On Monday, she stood on the third step of the podium at London’s North Greenwich Arena after winning asymmetric bars bronze and becoming the first British woman to get an individual Olympic gymnastics medal.
“It’s the one medal that I‘m missing from my collection,” Tweddle told reporters after finishing 0.217 points behind new champion Aliya Mustafina of Russia.
”I always said I don’t care what color it is. I‘m made up with the bronze.
“Twelve weeks ago I couldn’t think about competing here. I cried myself to sleep back then because I thought it was the end of my Olympics. Tonight it will be easy to sleep, because I have a medal.”
At 27, and competing in her third and, she says, final Olympics, Tweddle, twice world champion on the bars, has profited from a British initiative to improve the nation’s results in the sport with new funding and support.
The results have paid off in London with the team competing on level pegging with the big guns such as China and the United States and the men already taking three medals.
Home support has helped, with the crowd at North Greenwich Arena making so much noise on Monday that Tweddle could not hear coach Amanda Reddin’s final words of wisdom before she presented to the judges.
“I just had to kind of lip-read it,” said Tweddle, who finished fourth in the same final in Beijing. “She normally just says ‘Calm down and do what you can do’.”

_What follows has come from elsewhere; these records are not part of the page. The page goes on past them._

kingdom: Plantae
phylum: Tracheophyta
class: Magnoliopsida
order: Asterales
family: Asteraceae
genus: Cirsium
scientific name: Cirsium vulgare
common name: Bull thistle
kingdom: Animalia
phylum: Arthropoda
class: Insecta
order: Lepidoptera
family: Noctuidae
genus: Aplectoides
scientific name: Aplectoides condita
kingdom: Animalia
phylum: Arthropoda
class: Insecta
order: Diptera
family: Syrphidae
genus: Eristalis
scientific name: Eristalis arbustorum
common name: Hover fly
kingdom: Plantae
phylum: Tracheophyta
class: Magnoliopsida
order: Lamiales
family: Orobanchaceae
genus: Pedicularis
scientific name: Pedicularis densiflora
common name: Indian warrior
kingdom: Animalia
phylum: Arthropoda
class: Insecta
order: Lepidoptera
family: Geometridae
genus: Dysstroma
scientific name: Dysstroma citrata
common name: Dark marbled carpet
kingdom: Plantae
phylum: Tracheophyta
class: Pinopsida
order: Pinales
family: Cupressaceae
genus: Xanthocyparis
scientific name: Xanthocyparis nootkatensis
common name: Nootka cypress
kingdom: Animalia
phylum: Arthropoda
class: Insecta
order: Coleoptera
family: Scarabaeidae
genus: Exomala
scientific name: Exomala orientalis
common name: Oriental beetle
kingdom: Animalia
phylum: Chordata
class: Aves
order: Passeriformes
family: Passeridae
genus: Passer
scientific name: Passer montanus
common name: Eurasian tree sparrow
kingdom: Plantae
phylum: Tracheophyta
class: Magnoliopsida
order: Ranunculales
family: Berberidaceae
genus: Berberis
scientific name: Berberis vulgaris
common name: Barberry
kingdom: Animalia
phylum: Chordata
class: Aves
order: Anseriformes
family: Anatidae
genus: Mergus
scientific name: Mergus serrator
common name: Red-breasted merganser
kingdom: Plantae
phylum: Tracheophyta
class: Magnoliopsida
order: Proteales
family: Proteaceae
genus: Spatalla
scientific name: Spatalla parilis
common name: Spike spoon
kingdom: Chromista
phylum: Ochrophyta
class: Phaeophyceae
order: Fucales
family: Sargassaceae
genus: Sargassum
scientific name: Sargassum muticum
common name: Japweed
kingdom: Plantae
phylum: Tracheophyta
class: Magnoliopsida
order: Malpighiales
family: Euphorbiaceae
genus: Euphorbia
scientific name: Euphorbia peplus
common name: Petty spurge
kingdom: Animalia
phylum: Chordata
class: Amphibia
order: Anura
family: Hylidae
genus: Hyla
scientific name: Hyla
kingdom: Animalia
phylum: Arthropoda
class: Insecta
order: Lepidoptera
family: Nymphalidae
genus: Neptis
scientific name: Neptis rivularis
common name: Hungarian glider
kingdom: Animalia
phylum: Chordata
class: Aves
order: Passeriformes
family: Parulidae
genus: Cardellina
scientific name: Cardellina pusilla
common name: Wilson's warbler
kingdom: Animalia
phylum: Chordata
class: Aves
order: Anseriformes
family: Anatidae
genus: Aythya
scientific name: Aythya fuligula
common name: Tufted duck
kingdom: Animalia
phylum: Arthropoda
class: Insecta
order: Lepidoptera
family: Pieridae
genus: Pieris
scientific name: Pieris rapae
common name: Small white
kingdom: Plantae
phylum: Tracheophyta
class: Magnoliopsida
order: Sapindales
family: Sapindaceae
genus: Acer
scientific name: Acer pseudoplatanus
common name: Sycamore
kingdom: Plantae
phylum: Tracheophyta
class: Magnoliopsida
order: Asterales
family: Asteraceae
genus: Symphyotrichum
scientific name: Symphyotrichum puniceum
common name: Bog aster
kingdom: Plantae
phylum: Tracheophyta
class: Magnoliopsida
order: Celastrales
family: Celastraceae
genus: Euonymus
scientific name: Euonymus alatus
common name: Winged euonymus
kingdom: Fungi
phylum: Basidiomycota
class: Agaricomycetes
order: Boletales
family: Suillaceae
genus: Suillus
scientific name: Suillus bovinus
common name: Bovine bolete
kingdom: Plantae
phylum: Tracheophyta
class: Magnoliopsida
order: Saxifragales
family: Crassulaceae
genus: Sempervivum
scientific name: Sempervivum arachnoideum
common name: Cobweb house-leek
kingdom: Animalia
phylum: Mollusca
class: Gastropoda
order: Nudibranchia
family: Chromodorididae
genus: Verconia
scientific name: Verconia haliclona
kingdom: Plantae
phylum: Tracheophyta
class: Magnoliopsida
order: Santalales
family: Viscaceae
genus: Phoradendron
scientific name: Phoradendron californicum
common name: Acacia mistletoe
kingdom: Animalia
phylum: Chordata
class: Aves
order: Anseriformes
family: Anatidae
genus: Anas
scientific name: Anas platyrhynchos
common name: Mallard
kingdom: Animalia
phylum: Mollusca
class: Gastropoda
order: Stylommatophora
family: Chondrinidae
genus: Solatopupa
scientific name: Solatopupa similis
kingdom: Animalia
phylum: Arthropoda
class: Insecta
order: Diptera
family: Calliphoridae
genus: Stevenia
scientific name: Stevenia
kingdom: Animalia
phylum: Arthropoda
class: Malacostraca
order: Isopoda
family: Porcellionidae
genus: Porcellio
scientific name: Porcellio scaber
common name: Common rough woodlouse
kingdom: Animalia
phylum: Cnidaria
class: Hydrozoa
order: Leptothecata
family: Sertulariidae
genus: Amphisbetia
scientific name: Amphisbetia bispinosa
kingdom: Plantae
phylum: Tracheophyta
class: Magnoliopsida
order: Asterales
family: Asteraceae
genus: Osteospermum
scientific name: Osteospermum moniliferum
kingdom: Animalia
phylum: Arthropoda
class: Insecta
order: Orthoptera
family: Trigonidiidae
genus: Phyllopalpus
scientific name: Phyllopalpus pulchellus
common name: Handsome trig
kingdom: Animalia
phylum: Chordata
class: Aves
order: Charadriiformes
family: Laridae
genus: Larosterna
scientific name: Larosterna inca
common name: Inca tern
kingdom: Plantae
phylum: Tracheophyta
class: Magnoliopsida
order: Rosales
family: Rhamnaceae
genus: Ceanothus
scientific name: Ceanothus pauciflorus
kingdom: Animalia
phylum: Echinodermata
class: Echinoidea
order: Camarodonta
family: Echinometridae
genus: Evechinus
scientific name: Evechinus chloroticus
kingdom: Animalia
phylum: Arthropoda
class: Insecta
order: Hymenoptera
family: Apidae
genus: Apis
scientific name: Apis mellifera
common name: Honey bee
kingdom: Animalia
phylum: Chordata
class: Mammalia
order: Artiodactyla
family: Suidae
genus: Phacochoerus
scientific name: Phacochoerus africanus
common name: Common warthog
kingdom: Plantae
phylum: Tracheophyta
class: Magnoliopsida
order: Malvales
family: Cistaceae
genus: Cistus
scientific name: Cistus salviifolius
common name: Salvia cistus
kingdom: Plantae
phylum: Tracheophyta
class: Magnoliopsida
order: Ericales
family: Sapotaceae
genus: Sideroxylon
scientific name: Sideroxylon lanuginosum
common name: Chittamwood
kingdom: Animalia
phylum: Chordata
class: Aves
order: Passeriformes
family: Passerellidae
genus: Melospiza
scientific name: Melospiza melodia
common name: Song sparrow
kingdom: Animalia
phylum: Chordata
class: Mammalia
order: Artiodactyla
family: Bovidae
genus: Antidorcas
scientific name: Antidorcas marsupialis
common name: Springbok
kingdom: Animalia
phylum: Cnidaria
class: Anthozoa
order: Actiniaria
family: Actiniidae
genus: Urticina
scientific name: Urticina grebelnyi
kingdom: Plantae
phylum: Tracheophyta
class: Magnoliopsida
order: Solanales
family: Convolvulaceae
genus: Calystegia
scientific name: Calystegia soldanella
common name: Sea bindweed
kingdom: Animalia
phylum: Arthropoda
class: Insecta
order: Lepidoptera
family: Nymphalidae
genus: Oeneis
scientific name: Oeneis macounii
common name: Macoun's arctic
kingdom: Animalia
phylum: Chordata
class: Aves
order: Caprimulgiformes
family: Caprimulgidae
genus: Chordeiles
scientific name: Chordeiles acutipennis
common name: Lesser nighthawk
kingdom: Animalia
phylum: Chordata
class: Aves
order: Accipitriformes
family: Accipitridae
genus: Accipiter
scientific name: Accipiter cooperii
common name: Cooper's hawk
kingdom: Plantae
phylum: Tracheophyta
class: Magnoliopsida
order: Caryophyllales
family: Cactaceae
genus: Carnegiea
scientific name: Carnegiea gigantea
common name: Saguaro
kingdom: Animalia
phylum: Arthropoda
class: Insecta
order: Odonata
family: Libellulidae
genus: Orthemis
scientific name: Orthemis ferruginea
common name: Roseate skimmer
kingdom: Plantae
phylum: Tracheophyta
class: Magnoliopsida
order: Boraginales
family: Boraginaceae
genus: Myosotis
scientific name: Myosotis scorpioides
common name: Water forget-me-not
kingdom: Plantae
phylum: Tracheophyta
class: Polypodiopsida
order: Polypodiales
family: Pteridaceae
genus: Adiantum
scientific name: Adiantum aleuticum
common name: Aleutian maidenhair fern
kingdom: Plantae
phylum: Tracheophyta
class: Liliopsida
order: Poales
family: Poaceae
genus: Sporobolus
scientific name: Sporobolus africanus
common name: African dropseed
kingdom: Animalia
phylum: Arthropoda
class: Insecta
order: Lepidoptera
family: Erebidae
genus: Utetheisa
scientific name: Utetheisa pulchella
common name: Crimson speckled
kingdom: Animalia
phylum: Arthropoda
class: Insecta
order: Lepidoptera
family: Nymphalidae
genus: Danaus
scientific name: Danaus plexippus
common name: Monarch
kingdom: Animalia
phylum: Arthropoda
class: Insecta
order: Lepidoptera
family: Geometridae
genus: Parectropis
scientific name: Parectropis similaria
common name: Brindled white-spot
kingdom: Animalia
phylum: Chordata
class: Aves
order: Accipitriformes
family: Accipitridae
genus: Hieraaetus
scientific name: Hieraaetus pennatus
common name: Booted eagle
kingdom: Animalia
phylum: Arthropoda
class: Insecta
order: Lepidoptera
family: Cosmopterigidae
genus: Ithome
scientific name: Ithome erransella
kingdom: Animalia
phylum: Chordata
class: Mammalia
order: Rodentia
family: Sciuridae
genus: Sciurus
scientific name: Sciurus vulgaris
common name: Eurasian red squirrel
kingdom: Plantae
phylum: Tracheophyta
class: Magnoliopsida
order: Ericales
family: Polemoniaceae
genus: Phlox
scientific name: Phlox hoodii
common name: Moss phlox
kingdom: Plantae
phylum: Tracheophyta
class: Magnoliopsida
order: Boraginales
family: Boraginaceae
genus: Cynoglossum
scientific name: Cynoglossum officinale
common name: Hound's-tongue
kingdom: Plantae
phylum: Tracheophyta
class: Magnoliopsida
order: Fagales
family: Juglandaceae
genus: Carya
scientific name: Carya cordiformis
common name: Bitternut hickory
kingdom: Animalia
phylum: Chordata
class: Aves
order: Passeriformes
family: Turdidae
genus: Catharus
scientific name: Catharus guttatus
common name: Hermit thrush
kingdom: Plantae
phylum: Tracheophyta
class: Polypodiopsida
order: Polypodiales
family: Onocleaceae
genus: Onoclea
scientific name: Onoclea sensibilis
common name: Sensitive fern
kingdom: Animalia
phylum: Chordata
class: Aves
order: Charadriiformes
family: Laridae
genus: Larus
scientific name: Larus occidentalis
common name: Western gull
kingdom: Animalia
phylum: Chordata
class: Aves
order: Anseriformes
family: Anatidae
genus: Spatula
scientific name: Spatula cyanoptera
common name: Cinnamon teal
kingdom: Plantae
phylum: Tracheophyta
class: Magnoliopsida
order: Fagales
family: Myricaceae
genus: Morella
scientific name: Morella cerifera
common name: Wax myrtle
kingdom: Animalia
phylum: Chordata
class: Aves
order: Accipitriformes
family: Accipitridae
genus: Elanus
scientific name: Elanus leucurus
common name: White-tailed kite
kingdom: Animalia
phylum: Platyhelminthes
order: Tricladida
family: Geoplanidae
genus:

Tweddle had collected the highest score in qualifying but a step back on landing from her more-difficult dismount in the final cost her and she watched the silver medal go to 2008 champion He Kexin of China.
“I‘m not disappointed in the slightest,” Tweddle told reporters. “I won’t look back thinking if only I hadn’t taken that step. Before the Games I said any medal, any color would make me happy and I am just going to stick to that.”
The British women’s only previous medals had been in the team event at the 1928 Amsterdam Games, when they won bronze. The cash-strapped team could not stay an extra night to wait for their medals ceremony and went home, getting their medals later.
Tweddle, then, can safely claim to be the only British female gymnast to have been in an Olympic medals ceremony but she will not be back for more in Rio de Janeiro in four years’ time.
“My body can’t hold out that long,” she said.